(ABOUT THIS TASK):
The reply should be the records repeated exactly, without any images.

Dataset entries
---*---
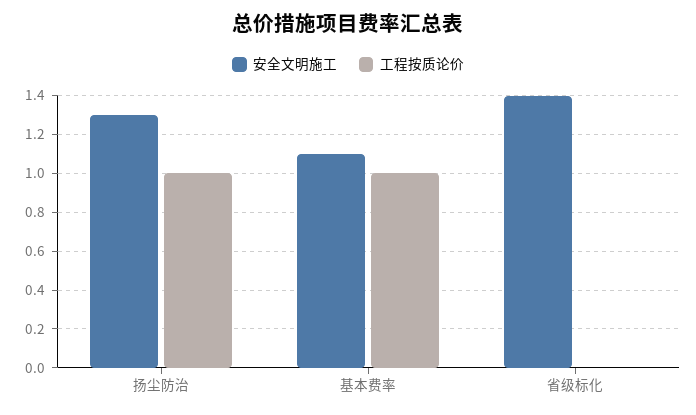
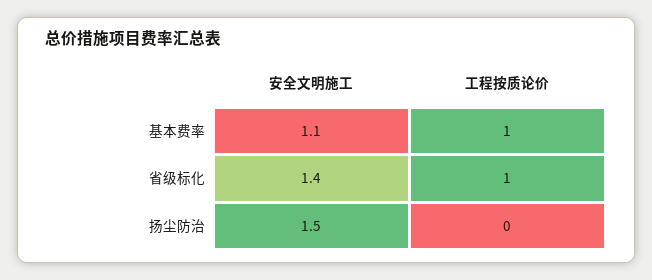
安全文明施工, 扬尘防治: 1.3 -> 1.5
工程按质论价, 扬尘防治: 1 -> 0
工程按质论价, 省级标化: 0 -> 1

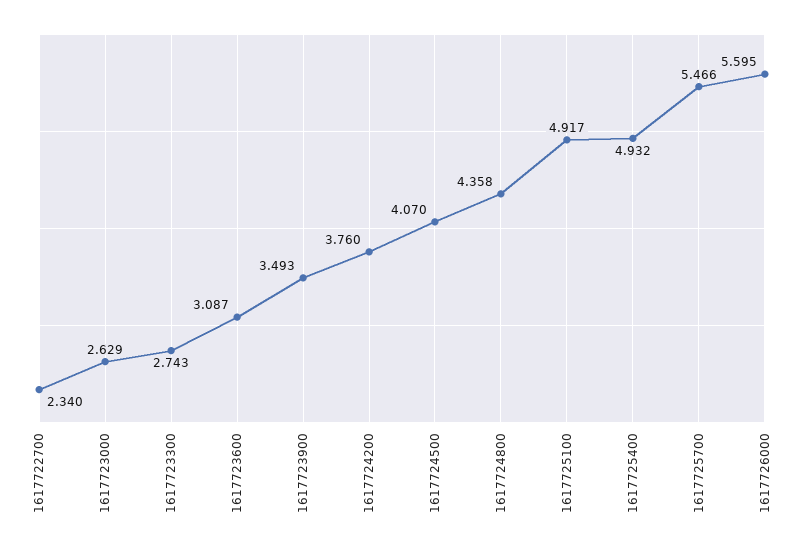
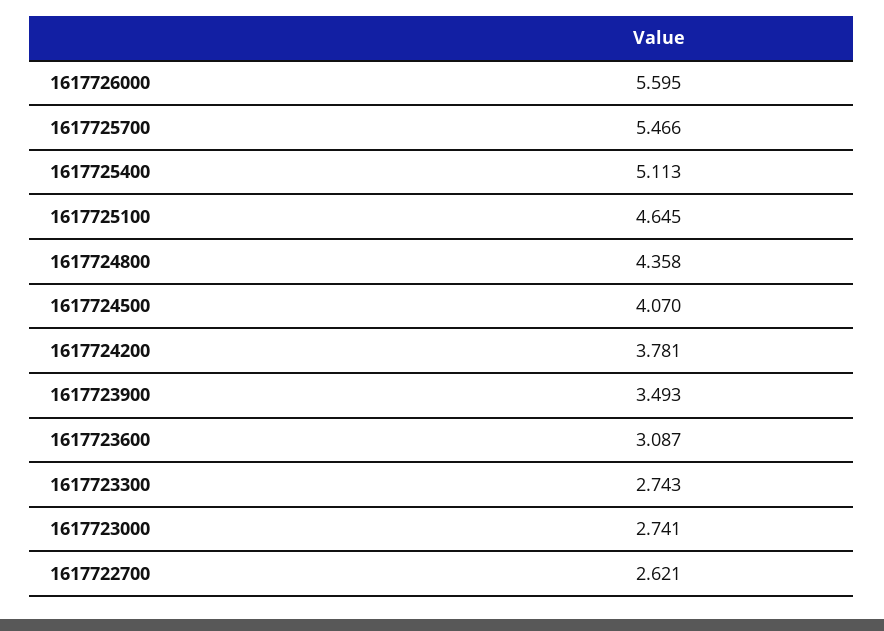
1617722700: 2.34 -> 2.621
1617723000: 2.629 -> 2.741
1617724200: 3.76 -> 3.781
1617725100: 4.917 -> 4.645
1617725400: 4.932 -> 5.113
---*---
(OUTPUT FOR THIS EXERCISE):
安全文明施工, 扬尘防治: 1.3 -> 1.5
工程按质论价, 扬尘防治: 1 -> 0
工程按质论价, 省级标化: 0 -> 1

1617722700: 2.34 -> 2.621
1617723000: 2.629 -> 2.741
1617724200: 3.76 -> 3.781
1617725100: 4.917 -> 4.645
1617725400: 4.932 -> 5.113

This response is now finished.